Experten betonen, dass die Effektivität von Fedorow bei der digitalen Transformation des Verteidigungssektors positive Auswirkungen auf seine neue Rolle haben könnte.

Der Sicherheitsdienst der Ukraine ohne Maljuk

Die Situation mit der Entlassung von Wassyl Maljuk, dem Leiter des Sicherheitsdienstes der Ukraine, bereitet besondere Sorgen. Unter seiner Leitung wurde der SBU in militärische Prozesse integriert und hat ein positives Image gewonnen. Dank seiner Bemühungen wurde der Dienst zu einem wichtigen Instrument der Verteidigung.

„Ich möchte ihm meinen Respekt und Dank aussprechen. Er ist ein großer Profi und ein wahrer Patriot.“

Krotewytsch wies darauf hin, dass der neu ernannte kommissarische Leiter des SBU über einen guten Ruf verfügt. Doch Maljuk bleibt eine wichtige Figur im Sicherheitssektor.

Wer wird den SBU leiten?

Unter den möglichen Kandidaten für das Amt des SBU-Chefs werden am häufigsten Generalmajor Jewhen Chmara und Oleksandr Poklad genannt. Sie verfügen über umfassende Erfahrungen in der Gegenspionage. Serhij Filimonow betonte, dass es wichtig sei, die Einheit des Dienstes zu bewahren und dessen Professionalität unter kritischen Bedingungen zu unterstützen.

Schmyhal könnte neuer Energieminister werden

Derzeit, nach Korruptionsskandalen im Energiesektor, ist die Frage des Vertrauens in die Verwaltung in diesem Bereich kritisch geworden. Es gibt die Hoffnung, dass der neue Energieminister ein systemischer Manager wird, der in der Lage ist, komplexe Krisen zu bewältigen. Roman Pohorilyi wies darauf hin, dass die Ernennung von Schmyhal ein Signal für die Bereitschaft des Staates zur Lösung von Problemen in diesem Bereich ist.

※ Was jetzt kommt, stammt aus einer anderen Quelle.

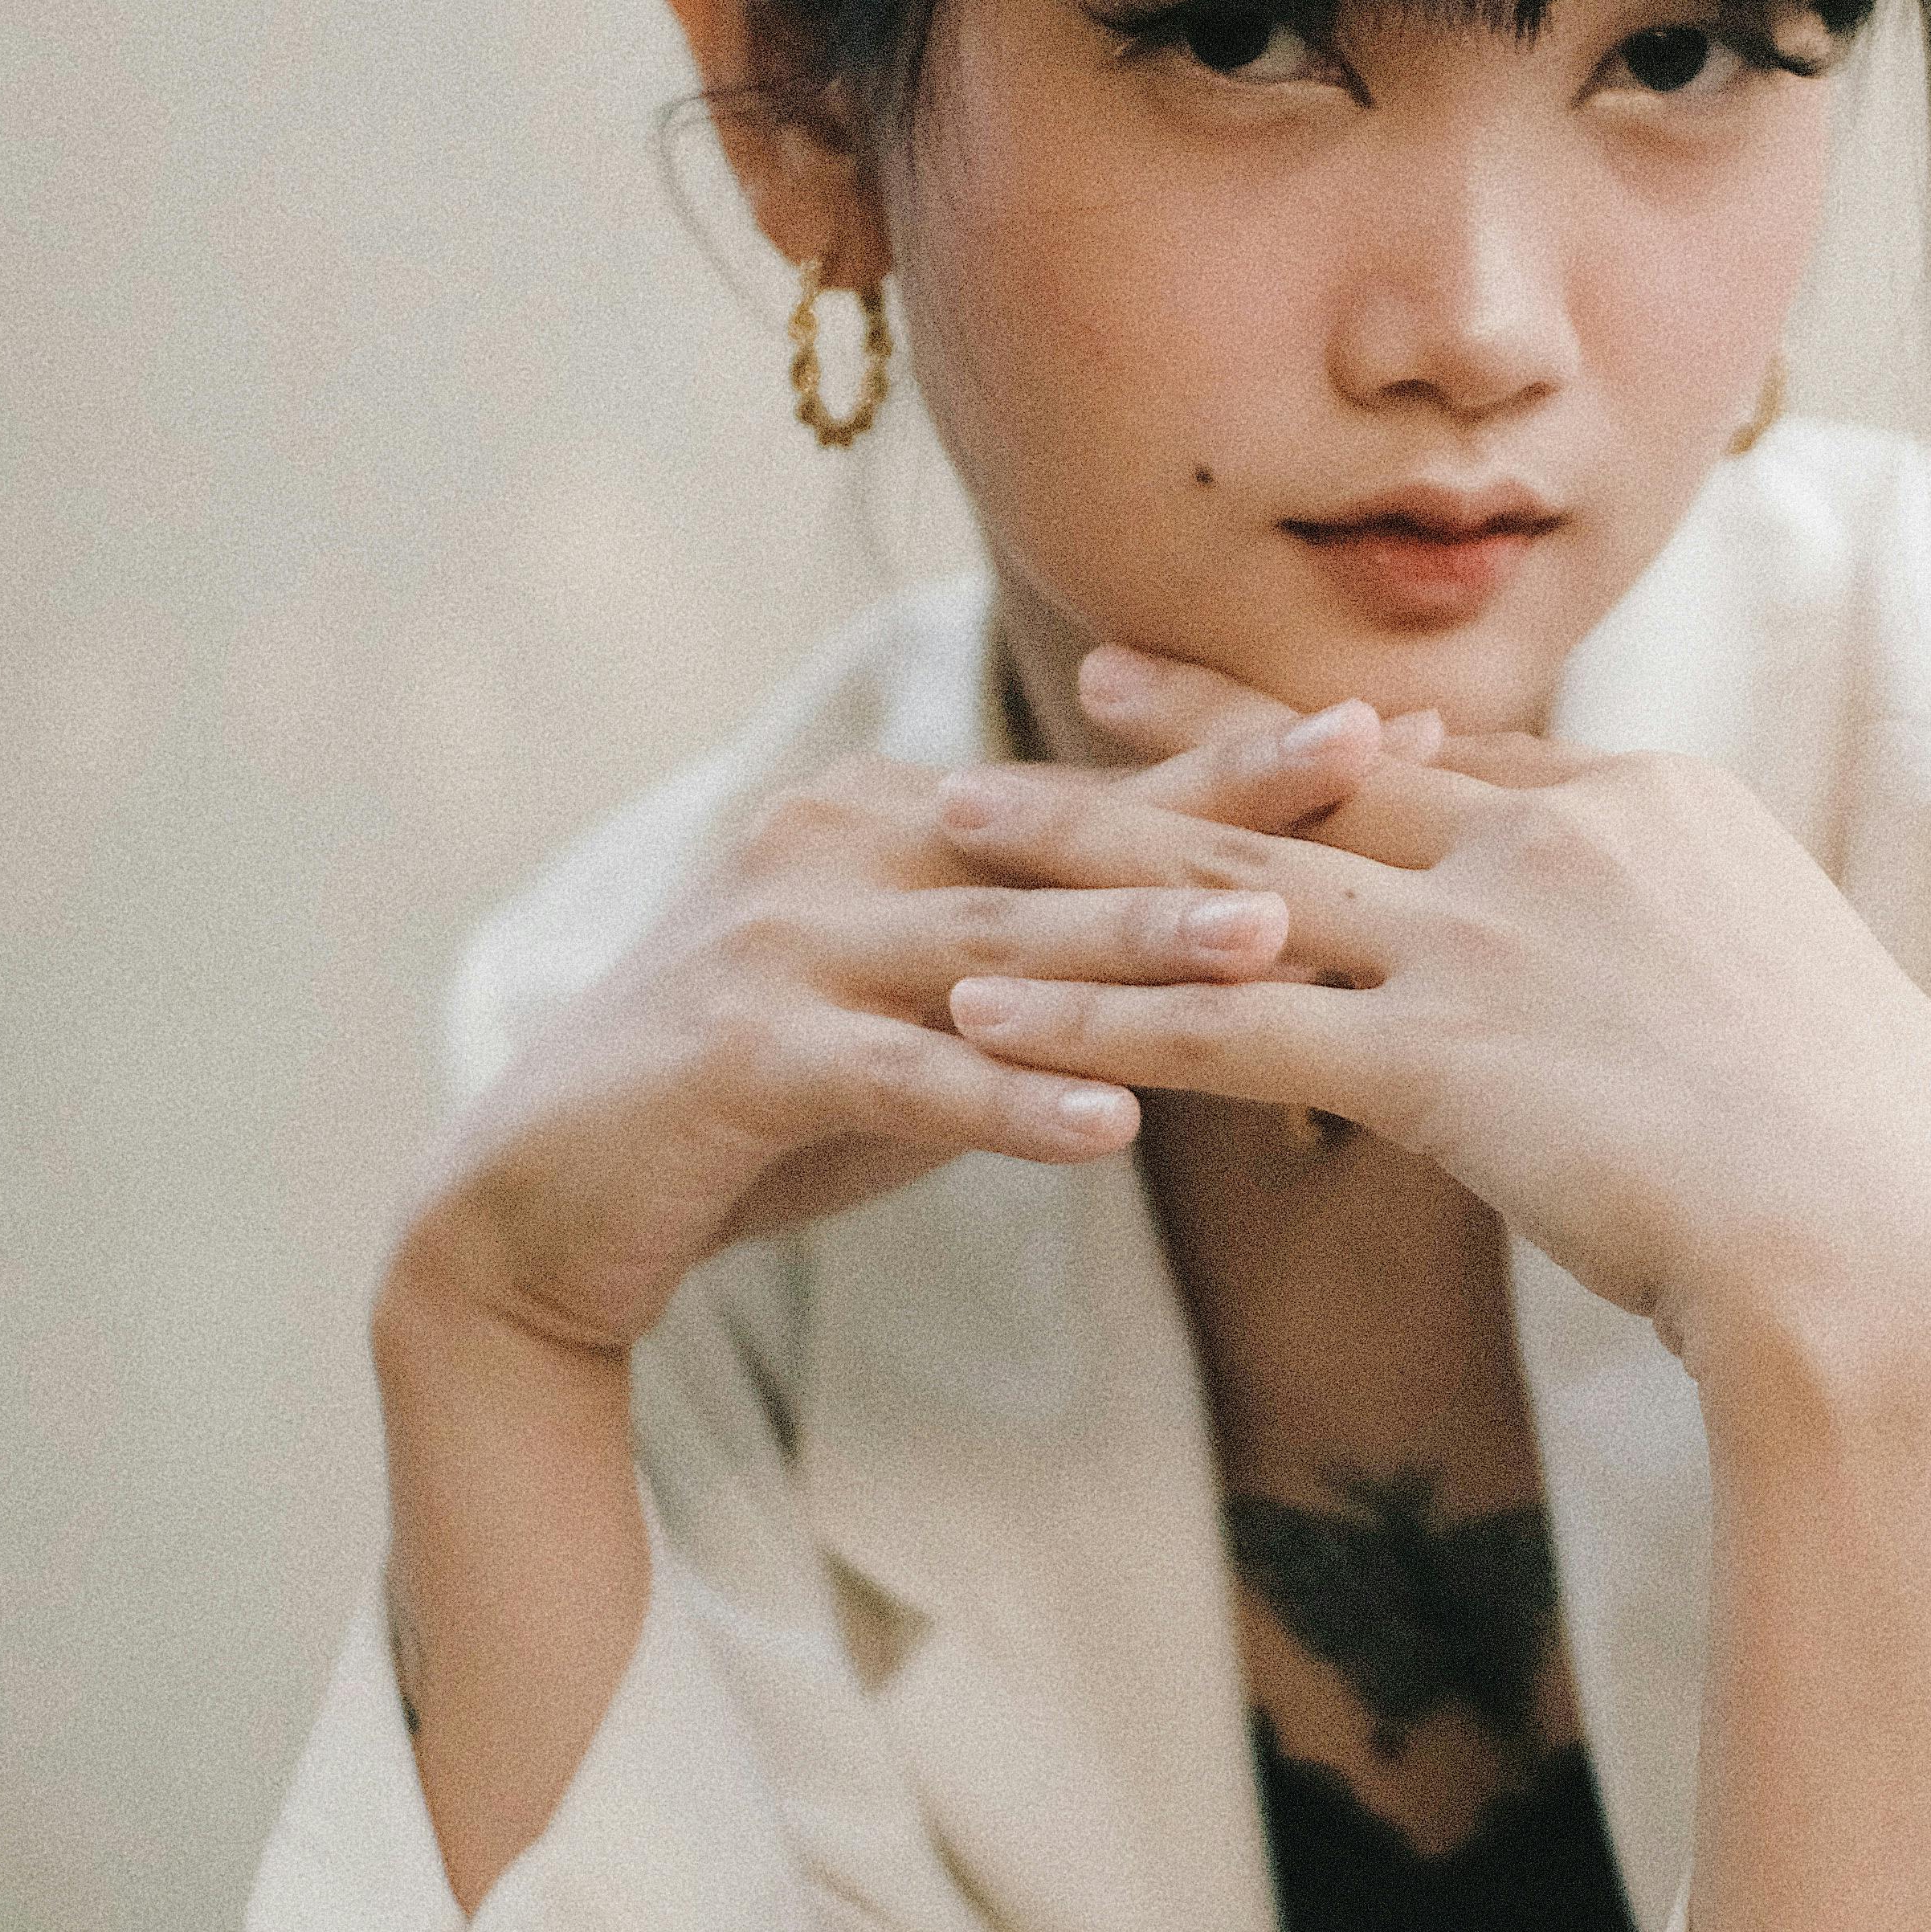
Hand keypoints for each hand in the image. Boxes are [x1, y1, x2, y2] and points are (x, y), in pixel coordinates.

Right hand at [382, 695, 1436, 1364]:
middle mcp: (835, 845)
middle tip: (1377, 760)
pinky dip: (1004, 1099)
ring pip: (993, 942)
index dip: (1238, 756)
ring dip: (1137, 942)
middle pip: (1065, 832)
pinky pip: (896, 1076)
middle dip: (1226, 798)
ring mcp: (778, 943)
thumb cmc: (762, 1107)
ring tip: (1271, 937)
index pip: (1094, 786)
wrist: (539, 1205)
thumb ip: (1044, 962)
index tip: (1392, 726)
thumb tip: (1237, 931)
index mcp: (888, 816)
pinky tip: (1109, 1123)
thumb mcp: (922, 1012)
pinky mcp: (735, 1055)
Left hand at [937, 651, 1930, 1402]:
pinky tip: (987, 1014)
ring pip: (1234, 882)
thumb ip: (1688, 975)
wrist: (1902, 1241)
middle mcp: (1559, 841)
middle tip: (1073, 682)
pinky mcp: (1435, 1058)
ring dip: (1081, 857)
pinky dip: (1092, 1016)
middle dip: (1184, 734)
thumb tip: (1659, 1010)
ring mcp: (1492, 939)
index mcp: (1660, 807)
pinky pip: (1220, 1025)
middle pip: (1323, 779)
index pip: (1459, 759)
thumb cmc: (1881, 1166)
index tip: (1270, 702)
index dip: (1338, 734)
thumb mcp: (1785, 1018)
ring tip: (956, 826)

Die Entlassung von Syrsky wird nicht stattfinden

Trotz personeller Veränderungen erinnerte Wolodymyr Selenskyj daran, dass Oleksandr Syrsky weiterhin Chef des Oberkommandos bleibt. Dies hängt mit der Notwendigkeit der Stabilität im Verhandlungsprozess zusammen.

„Ich denke, dass die Entscheidung über den Austausch schon lange getroffen wurde.“

Experten betonen, dass es in der gegenwärtigen Lage wichtig ist, Stabilität in der Führung der Streitkräfte zu bewahren.

Insofern erfordert die Situation dringend Reformen in den Streitkräften, da sich mittlerweile zahlreiche Probleme angesammelt haben, die eine schnelle Lösung erfordern. Roman Pohorilyi betonte, dass das Land tiefgreifende Reformen benötigt, die die Managementsysteme und menschlichen Ressourcen berücksichtigen, da das Ignorieren dieser Aspekte zu weiterem Chaos an der Front führen könnte.